[DATA FOR THIS EXERCISE — start]

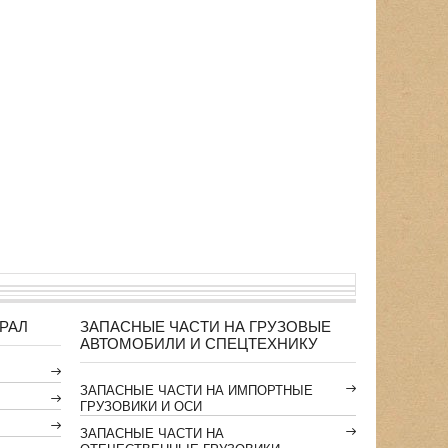
РАЛ
ЗАПАСНЫЕ ЧАСТИ НА ГРУЗОВЫЕ
АВТОМОБИЛИ И СПЕЦТЕХНИКУ
ЗАПАСНЫЕ ЧАСТИ НА ИМПОРТНЫЕ
ГРУЗОВИКИ И ОСИ
ЗАПАСНЫЕ ЧАСТИ НА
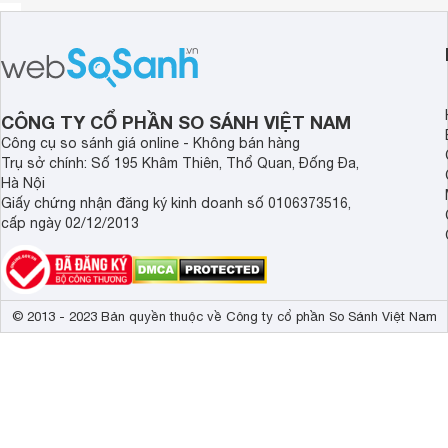
CÔNG TY CỔ PHẦN SO SÁNH VIỆT NAM
Công cụ so sánh giá online - Không bán hàng
Trụ sở chính: Số 195 Khâm Thiên, Thổ Quan, Đống Đa,
Hà Nội
Giấy chứng nhận đăng ký kinh doanh số 0106373516,
cấp ngày 02/12/2013
© 2013 - 2023 Bản quyền thuộc về Công ty cổ phần So Sánh Việt Nam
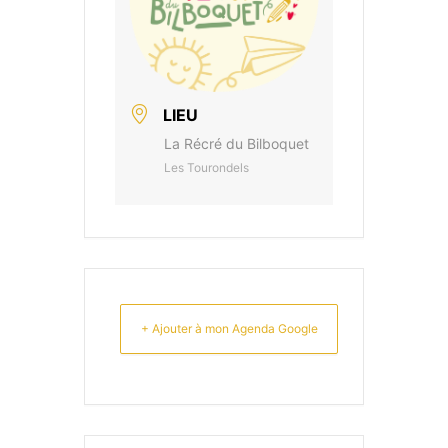
LIEU
La Récré du Bilboquet
Les Tourondels
+ Ajouter à mon Agenda Google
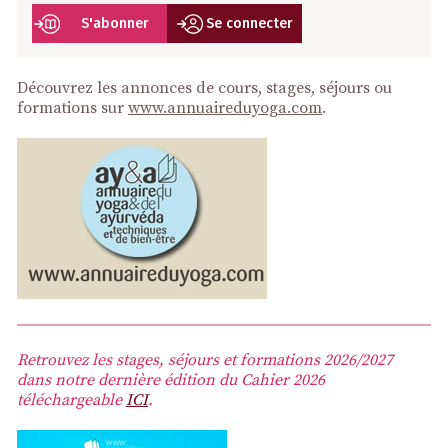
S'abonner
Se connecter
Découvrez les annonces de cours, stages, séjours ou
formations sur
www.annuaireduyoga.com
.
Retrouvez les stages, séjours et formations 2026/2027
dans notre dernière édition du Cahier 2026
téléchargeable
ICI
.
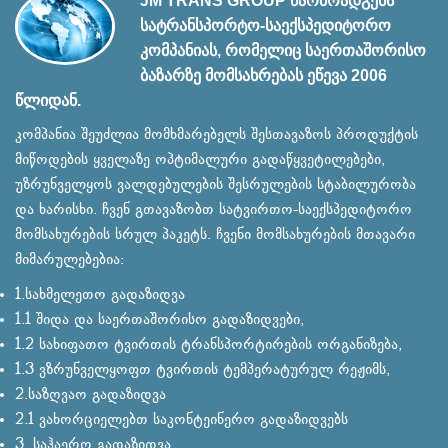
JM TRANS GROUP წარმოადგენს
სატრანსპორტო-საექსპედიტორო
კომპანიას, რომელიც საერთაშორისო
ბაზარზე მომსახრებას ეწევა 2006
წლიდან.
კომპანია შეუძლია მომხმარებელს შესთავაზოს პროდუქტის
მიწოდების ყველაზე ოპტიმალური გადაწყვეტილებები,
უზრუნველყოს ვალდებულების შესრულების სტაბილურობა
და ხარისხი. ჩვენ გთავაზობთ სატვირთო-საექსპედიტორო
მომსახურების სრულ პაკეტს. ჩვენი მომსახურების მთავარი
მიმარულებებია:
1.სახმელეთო გადაზიდვა
1.1 შიდა და საერთაშორისო გადაზიდვები,
1.2 სახიფათო ტვირთის ტრანსპორტირების ორგანიზება,
1.3 ვზრუნველყოფთ ტვირთის ტემპერატურულ რეჟიმს,
2.საზღვაო გადაზიდვა
2.1 ვახორციელებთ საკონტეინერო გადაზიდვებს
3. საჰაერო გადაზიდვა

[DATA FOR THIS EXERCISE — finish]

▶ _TASK BRIEF_: Examine the records and pull out every line where the string "ЧАСТИ" occurs.

▶ _EXPECTED OUTPUT_:
ЗАПАСНЫЕ ЧАСТИ НА ГРУЗОВЫЕ
ЗАПАСНЫЕ ЧАСТИ НА ИМПОРТНЫЕ
ЗАПАСНЫЕ ЧАСТИ НА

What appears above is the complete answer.